1.1.-Anatomía y células del sistema inmunitario

El sistema inmunitario se compone, al igual que otros órganos de la fisiología, de células especializadas bien diferenciadas para realizar su papel en la defensa del huésped, incluidas en estructuras anatómicas organizadas que son los órganos del sistema inmunitario. Dentro de las primeras nos encontramos:

·                     Granulocitos: el linaje granulocito/monocitos da lugar a los precursores que maduran en la médula ósea y son liberados a la sangre. Constituyen alrededor del 65% de todos los leucocitos y su nombre deriva de la cantidad de gránulos presentes en su citoplasma. Según la coloración de éstos al someterlos a una tinción convencional, se pueden subdividir en: basófilos (suponen el 0,5-1% y sus gránulos se tiñen de color azul intenso), eosinófilos (3-5% con gránulos rojos) y neutrófilos blancos (90-95% con gránulos casi sin teñir). Los granulocitos circulan en la sangre y migran a los tejidos durante la respuesta inflamatoria; como excepción el mastocito (célula que comparte características comunes con el basófilo aunque con un origen distinto) que permanece fijo en los tejidos.

·                     Monocitos: constituyen un 5-10% de los leucocitos circulantes, teniendo una vida media de 24h, entran en la reserva extravascular y se convierten en residentes en los tejidos, recibiendo el nombre de macrófagos. Estos se especializan en macrófagos alveolares (pulmón), células de Kupffer (hígado), células mesangiales (riñón), células de microglía (cerebro) y osteoclastos (hueso), y otros macrófagos que revisten los conductos del bazo y los ganglios linfáticos.

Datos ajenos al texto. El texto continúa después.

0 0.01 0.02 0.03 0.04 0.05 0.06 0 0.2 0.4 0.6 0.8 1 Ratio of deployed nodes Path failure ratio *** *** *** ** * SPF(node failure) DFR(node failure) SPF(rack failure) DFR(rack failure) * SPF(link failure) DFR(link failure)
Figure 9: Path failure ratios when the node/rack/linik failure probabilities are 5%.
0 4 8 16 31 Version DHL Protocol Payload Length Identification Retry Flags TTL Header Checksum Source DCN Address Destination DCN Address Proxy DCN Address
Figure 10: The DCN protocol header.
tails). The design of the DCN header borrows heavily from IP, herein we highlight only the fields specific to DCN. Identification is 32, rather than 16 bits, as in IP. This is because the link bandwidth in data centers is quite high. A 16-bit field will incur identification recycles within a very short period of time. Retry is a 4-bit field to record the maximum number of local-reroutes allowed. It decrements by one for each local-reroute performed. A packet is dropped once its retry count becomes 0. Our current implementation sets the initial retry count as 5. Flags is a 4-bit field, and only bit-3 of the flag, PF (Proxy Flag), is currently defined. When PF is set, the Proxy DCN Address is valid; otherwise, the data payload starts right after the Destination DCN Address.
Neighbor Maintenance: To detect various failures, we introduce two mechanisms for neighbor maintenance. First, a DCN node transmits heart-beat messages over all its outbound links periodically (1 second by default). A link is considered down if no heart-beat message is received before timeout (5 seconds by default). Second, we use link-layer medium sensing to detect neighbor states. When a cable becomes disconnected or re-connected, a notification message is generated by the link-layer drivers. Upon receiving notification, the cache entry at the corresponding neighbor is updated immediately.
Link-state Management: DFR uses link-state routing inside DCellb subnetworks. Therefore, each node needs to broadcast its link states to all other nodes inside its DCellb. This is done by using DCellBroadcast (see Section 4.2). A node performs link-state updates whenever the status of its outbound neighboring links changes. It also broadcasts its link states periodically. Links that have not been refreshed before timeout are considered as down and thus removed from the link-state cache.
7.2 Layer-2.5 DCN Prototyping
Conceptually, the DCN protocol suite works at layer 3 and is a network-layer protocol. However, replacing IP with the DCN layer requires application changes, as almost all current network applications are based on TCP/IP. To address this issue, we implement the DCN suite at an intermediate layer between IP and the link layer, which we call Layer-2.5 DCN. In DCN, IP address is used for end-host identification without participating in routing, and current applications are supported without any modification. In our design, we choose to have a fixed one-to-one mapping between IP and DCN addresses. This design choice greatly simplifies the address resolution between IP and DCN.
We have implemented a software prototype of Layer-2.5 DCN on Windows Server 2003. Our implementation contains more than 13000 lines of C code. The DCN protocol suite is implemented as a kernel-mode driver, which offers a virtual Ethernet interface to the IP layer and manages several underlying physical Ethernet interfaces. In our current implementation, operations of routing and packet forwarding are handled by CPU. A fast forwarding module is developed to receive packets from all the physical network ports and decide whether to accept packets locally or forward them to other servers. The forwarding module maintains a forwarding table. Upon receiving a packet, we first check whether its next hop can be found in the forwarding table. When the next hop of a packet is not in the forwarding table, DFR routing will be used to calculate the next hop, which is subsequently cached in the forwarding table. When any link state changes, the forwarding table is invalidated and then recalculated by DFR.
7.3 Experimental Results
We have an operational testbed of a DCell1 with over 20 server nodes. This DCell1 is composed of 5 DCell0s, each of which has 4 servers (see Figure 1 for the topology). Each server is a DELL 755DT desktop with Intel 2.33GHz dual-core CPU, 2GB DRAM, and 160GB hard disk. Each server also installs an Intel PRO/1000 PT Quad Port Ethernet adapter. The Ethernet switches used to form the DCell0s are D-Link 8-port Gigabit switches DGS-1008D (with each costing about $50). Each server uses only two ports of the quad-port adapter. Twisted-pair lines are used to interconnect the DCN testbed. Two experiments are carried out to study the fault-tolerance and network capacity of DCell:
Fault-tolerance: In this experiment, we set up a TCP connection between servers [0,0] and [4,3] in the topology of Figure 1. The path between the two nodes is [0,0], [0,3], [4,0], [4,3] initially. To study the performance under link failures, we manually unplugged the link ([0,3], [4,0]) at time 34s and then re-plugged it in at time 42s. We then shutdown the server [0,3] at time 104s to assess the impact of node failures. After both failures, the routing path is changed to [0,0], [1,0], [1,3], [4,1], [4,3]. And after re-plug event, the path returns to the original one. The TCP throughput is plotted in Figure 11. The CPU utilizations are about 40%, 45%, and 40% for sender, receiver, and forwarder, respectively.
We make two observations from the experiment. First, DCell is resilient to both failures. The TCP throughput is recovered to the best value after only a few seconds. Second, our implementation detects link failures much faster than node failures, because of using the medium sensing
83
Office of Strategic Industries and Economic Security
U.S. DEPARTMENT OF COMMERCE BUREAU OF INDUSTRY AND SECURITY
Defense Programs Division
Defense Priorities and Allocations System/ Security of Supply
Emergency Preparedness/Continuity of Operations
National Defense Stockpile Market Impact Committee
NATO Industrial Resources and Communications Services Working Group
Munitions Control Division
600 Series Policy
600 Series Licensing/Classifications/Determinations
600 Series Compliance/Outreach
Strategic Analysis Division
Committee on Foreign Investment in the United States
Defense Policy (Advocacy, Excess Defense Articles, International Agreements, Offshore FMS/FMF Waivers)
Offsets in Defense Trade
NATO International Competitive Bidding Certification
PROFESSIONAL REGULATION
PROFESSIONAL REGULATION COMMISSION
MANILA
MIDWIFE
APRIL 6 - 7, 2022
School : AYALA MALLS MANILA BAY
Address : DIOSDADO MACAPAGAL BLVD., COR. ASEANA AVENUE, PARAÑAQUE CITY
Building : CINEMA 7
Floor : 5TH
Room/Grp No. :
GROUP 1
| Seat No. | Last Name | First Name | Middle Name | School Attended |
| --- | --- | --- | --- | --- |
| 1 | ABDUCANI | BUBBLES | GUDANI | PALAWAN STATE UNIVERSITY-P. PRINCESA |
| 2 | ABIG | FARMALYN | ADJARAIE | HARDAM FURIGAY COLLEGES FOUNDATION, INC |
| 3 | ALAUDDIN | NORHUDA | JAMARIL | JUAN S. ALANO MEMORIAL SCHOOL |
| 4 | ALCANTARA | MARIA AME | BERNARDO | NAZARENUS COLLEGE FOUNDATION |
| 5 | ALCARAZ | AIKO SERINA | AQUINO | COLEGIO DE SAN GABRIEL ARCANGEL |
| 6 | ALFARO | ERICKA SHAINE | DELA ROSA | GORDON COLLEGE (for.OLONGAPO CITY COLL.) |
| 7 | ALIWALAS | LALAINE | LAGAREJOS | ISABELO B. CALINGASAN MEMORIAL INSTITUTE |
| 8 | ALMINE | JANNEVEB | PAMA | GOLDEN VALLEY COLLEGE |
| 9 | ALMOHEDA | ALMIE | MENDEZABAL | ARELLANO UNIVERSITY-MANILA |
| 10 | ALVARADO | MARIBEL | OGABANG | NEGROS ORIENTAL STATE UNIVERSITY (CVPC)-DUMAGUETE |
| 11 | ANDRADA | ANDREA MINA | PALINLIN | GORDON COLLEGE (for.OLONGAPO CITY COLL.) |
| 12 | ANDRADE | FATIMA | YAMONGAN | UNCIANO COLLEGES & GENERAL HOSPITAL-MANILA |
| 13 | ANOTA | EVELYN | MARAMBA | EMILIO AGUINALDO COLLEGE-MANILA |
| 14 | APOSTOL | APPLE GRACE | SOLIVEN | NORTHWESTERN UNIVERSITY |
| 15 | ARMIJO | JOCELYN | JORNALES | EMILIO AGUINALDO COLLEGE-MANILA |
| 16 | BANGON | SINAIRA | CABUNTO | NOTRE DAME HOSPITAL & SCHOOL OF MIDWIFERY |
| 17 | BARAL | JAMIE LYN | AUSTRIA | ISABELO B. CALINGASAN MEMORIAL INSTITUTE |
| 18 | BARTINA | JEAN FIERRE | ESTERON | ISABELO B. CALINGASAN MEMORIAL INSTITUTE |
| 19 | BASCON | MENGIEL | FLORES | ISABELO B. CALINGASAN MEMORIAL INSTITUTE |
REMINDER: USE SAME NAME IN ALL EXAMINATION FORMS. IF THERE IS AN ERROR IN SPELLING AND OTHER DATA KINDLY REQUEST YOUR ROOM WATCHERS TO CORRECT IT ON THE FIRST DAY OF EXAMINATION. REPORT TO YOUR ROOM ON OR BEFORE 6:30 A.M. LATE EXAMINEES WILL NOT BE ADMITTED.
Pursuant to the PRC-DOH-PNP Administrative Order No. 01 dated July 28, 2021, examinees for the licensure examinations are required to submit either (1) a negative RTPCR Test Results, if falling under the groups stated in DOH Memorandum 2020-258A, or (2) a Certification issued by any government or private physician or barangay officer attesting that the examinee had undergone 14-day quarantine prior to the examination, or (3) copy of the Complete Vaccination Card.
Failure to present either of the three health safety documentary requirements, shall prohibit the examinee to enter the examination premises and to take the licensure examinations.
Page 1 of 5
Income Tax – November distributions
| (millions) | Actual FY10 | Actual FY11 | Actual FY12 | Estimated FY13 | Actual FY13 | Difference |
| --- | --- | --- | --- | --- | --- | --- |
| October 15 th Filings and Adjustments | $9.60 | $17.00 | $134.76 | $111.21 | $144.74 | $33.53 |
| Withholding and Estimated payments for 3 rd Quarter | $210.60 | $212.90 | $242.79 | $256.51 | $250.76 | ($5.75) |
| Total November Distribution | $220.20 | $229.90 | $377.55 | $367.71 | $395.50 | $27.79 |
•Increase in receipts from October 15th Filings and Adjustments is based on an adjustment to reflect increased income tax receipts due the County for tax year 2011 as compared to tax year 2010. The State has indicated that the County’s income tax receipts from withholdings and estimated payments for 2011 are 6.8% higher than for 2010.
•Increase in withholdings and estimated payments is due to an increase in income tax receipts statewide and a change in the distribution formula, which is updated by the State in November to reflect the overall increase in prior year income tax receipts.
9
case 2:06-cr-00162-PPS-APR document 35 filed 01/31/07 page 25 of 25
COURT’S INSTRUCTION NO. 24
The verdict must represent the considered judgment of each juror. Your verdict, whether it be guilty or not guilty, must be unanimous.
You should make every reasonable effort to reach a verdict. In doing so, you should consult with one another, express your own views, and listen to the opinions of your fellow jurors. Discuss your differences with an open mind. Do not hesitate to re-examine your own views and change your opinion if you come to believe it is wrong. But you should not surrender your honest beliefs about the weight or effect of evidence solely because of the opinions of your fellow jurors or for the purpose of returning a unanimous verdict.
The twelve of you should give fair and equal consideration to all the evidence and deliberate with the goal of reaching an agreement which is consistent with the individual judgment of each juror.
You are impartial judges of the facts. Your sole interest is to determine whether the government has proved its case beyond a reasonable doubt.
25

·                     Las células dendríticas: tienen unas prolongaciones citoplasmáticas características y son una pequeña población adicional de células inmunitarias que se encuentran en la sangre, ganglios linfáticos, médula ósea y tejidos. Desempeñan una función muy especializada en la activación y la instrucción de los linfocitos.

·                     Linfocitos: representan el 25-35% restante de leucocitos y su nombre deriva de su asociación directa con el sistema linfático. Están presentes en la sangre, en los órganos y tejidos linfoides y en los lugares de inflamación crónica. Se dividen en 2 subtipos, los B y los T, presentes en la sangre en proporción 1/5 y se diferencian por la presencia de glucoproteinas en su superficie. Los linfocitos B se diferencian en la médula ósea antes de ser liberados a la circulación, su papel principal es el reconocimiento de macromoléculas (denominadas antígenos) a través de los receptores de superficie (llamados anticuerpos). Los linfocitos B pueden convertirse en células plasmáticas y permanecer en los tejidos actuando como secretores de anticuerpos solubles. Los linfocitos T (derivados del timo) cuya capacidad de reconocer lo propio frente a lo extraño y provocar la muerte de los tejidos no emparentados se adquiere durante los primeros años de vida en el timo. Estas células contribuyen eficazmente a la función de los linfocitos B.

·                     Linfocitos asesinos naturales (natural Killer): Se han identificado pequeñas poblaciones de células similares a linfocitos T pero diferentes; son capaces de destruir las células infectadas por virus y las tumorales sin necesidad de las “instrucciones” del timo. Se identifican por la presencia de glucoproteinas de superficie especializadas y característicamente poseen un citoplasma muy granulado

Figura 1. Desarrollo de los leucocitos desde la célula progenitora pluripotente hasta las formas circulantes y titulares maduras

Los órganos del sistema inmunitario se dividen en: órganos linfoides primarios (médula ósea y timo), siendo estos los lugares de desarrollo y la maduración de las células inmunitarias, y secundarios: ganglios linfáticos, bazo, tejido linfoide asociado a mucosa (MALT) y tejido linfoide asociado al intestino (GALT) cuyas funciones son: ser la residencia de diversas células linfoides, constituir una “trampa” para el antígeno, que es el material frente al que se suscitan las respuestas inmunitarias, y ser el lugar donde èstas se inician. Los leucocitos se especializan aún más en los órganos secundarios y los linfocitos recirculan a través de la sangre, los órganos linfoides secundarios y los vasos linfáticos en un proceso de vigilancia inmunitaria organizada. Si el ganglio linfático es un filtro para el antígeno en diversos tejidos, el bazo lo es para los antígenos de la sangre. Sus cualidades son similares a las de una esponja y hacen que el tráfico sanguíneo de células y proteínas pueda hacerse más lento para inspeccionarlas en particular con respecto a los agentes infecciosos y a los complejos antígeno-anticuerpo, que inducen una respuesta inmunitaria activa. En la pulpa roja del bazo se eliminan los eritrocitos y leucocitos envejecidos o defectuosos, que son fagocitados por los macrófagos residentes.